Rice’s whale, also known as the Gulf of Mexico whale, is one of the most endangered marine mammal species on the planet, with only about 50 individuals left. Rice’s whale lives exclusively in the Gulf of Mexico; in fact, it’s the only baleen whale whose known range is limited to waters off the United States. Yet oil and gas exploration and development threaten the very survival of this iconic species. The 2010 Deepwater Horizon oil spill killed an estimated 17% of the Rice’s whale population. Future oil spills are an ever-growing threat, as companies increasingly drill in deeper, riskier waters. Vessel strikes can kill or injure Rice’s whales, and noise from seismic surveys and increased vessel traffic disrupts behaviors critical to its survival, like communication, feeding, and reproduction.

Our comments call for BOEM to exclude Rice’s whale habitat, which extends across the Gulf in waters between 100 and 400 meters deep, from any new leasing. In addition, a buffer zone of at least 10 kilometers around this habitat should be excluded from leasing to account for the whale’s movements. We also urge BOEM to adopt lease stipulations—that is, binding conditions that lessees must follow— to protect the Rice’s whale. As one such stipulation, the agency should establish a 10-knot speed limit in the whale’s habitat to prevent potentially fatal collisions and require vessel-quieting measures and use of noise-reduction technology for seismic surveys.

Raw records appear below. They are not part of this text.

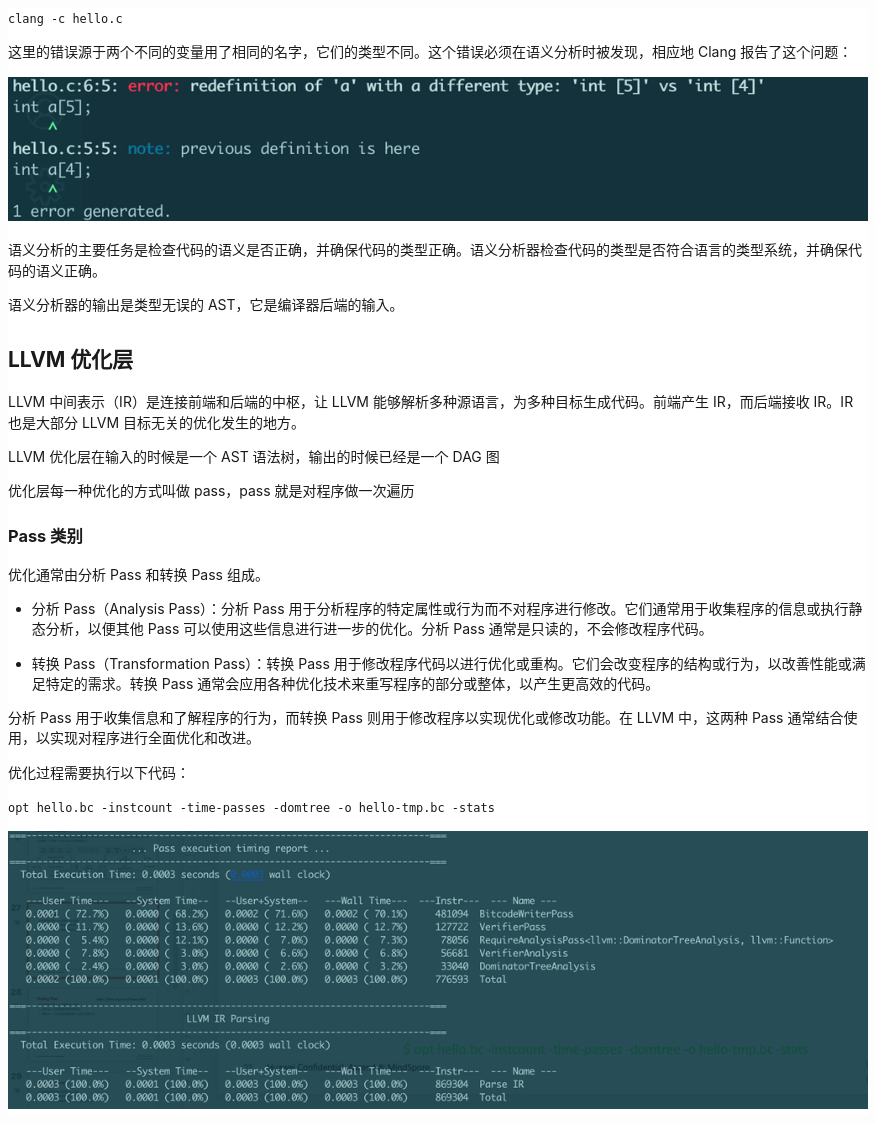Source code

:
 ```shell
clang -c hello.c
```

这里的错误源于两个不同的变量用了相同的名字，它们的类型不同。这个错误必须在语义分析时被发现，相应地 Clang 报告了这个问题：

![编译器](images/llvm_ir15.png)

语义分析的主要任务是检查代码的语义是否正确，并确保代码的类型正确。语义分析器检查代码的类型是否符合语言的类型系统，并确保代码的语义正确。

语义分析器的输出是类型无误的 AST，它是编译器后端的输入。

## LLVM 优化层

LLVM 中间表示（IR）是连接前端和后端的中枢，让 LLVM 能够解析多种源语言，为多种目标生成代码。前端产生 IR，而后端接收 IR。IR 也是大部分 LLVM 目标无关的优化发生的地方。

LLVM 优化层在输入的时候是一个 AST 语法树，输出的时候已经是一个 DAG 图

优化层每一种优化的方式叫做 pass，pass 就是对程序做一次遍历

### Pass 类别

优化通常由分析 Pass 和转换 Pass 组成。

- 分析 Pass（Analysis Pass）：分析 Pass 用于分析程序的特定属性或行为而不对程序进行修改。它们通常用于收集程序的信息或执行静态分析，以便其他 Pass 可以使用这些信息进行进一步的优化。分析 Pass 通常是只读的，不会修改程序代码。

- 转换 Pass（Transformation Pass）：转换 Pass 用于修改程序代码以进行优化或重构。它们会改变程序的结构或行为，以改善性能或满足特定的需求。转换 Pass 通常会应用各种优化技术来重写程序的部分或整体，以产生更高效的代码。

分析 Pass 用于收集信息和了解程序的行为，而转换 Pass 则用于修改程序以实现优化或修改功能。在 LLVM 中，这两种 Pass 通常结合使用，以实现对程序进行全面优化和改进。

优化过程需要执行以下代码：

```shell
opt hello.bc -instcount -time-passes -domtree -o hello-tmp.bc -stats
```

![编译器](images/llvm_ir16.png)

Prevent new leasing in vital coral habitat and the Flower Garden Banks National Marine Sanctuary.

Along the continental shelf break in the Gulf, unique topographic features of the seafloor—such as small underwater hills, rocky reefs, and pillar-shaped pinnacles—provide habitat for highly productive and biodiverse communities of corals, fish, and plants. These rich habitats also support commercial and recreational fisheries. Recognizing the need to protect the coral “gardens” supported by seabed banks, NOAA established the Flower Garden Banks National Marine Sanctuary in 1992 and expanded the sanctuary in 2021.

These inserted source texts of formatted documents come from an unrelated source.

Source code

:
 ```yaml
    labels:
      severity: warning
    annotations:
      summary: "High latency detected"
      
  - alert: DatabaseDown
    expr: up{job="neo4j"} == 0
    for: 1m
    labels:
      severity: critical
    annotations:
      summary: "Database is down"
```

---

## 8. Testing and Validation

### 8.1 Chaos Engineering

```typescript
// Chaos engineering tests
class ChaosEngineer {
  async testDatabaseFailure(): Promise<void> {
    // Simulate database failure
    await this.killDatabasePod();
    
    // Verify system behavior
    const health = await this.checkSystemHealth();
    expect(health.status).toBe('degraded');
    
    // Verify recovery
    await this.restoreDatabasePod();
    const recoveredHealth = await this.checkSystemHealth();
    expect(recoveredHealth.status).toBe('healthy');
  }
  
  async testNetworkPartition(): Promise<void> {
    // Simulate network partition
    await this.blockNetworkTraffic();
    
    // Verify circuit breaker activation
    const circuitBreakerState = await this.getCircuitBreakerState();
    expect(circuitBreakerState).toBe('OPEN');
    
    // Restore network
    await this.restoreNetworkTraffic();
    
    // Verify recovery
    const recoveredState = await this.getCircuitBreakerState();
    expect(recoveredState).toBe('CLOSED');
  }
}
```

Oil and gas drilling and related activities, such as anchoring, pipeline construction, and discharge of drilling muds, heavy metals, and toxic compounds, can harm or destroy seafloor habitat and the fish that rely on it. Nevertheless, BOEM has generally allowed oil and gas leasing in topographic feature areas, including the expanded Flower Garden Banks National Marine Sanctuary. Our comments call for BOEM to protect irreplaceable habitat and biodiversity by excluding topographic feature areas and the full marine sanctuary from leasing. 

Establish mitigation measures to protect environmental justice communities, address methane emissions and idle wells, and prevent another Deepwater Horizon.

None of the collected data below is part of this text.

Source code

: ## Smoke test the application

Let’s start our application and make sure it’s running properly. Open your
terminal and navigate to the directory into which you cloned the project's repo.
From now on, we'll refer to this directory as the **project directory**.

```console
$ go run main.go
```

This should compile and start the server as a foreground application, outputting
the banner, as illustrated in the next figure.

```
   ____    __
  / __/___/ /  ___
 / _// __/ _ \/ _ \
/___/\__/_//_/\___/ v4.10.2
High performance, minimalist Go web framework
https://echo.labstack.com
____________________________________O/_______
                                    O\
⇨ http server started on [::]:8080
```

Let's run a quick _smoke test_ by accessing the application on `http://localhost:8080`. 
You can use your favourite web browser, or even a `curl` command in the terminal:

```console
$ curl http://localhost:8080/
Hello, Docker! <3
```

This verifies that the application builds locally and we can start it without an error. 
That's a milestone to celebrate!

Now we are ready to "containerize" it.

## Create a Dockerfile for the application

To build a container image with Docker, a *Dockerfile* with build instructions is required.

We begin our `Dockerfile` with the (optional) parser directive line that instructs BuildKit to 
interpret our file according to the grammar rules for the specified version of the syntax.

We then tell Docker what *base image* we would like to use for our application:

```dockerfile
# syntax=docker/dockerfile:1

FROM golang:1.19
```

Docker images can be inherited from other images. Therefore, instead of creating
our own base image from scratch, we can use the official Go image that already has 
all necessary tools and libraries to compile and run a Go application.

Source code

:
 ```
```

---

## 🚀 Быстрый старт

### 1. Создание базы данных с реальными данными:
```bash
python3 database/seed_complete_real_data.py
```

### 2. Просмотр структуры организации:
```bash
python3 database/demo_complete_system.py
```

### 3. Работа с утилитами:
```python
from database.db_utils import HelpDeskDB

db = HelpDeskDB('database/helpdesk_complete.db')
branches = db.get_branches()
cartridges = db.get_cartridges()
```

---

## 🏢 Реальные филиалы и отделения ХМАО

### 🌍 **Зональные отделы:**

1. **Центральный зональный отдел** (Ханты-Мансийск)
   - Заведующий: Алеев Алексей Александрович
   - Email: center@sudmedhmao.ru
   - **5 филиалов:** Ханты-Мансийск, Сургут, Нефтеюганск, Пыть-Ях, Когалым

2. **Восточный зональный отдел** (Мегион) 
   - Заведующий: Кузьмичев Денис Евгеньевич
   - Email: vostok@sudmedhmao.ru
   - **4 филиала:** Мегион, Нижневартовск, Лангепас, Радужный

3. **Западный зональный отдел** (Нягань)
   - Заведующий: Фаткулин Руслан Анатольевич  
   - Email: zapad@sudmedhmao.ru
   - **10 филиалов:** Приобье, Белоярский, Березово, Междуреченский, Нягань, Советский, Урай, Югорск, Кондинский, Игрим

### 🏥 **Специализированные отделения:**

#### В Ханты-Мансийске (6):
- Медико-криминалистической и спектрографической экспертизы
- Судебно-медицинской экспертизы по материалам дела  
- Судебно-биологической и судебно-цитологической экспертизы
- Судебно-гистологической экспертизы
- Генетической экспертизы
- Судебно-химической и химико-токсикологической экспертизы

BOEM has broad authority to establish lease stipulations to mitigate the adverse impacts of oil and gas activities. Our comments call for BOEM to co-develop mitigation measures with environmental justice communities in the Gulf, who are disproportionately exposed to pollution and toxic waste from the ports, petrochemical plants, and refineries built to transport and process fossil fuels produced offshore. The agency should also incentivize oil and gas companies to enter into community benefit agreements with frontline communities to address harms or offer benefits. 

We also ask BOEM to develop lease stipulations to protect the marine environment by heightening safeguards against blowouts in order to prevent catastrophic oil spills and calling for the use of new technology to report methane emissions. Methane emissions far exceed levels previously included by BOEM in the national greenhouse gas inventory, according to a recent study. Methane is a potent climate pollutant, and accurate reporting is a critical first step to reducing emissions. 

Finally, BOEM should stipulate that companies may not bid on new oil and gas leases until they have decommissioned infrastructure that they are no longer using. The oil and gas industry has left thousands of abandoned or improperly decommissioned wells in the Gulf, which can leak oil and methane. If companies do not fulfill their obligations, taxpayers will be on the hook for billions of dollars in decommissioning and clean-up costs.

BOEM does not have to expose our ocean to any more oil and gas leasing. But if the agency decides to lease, it must adopt measures to lessen impacts on the climate, Gulf communities, and the ocean environment.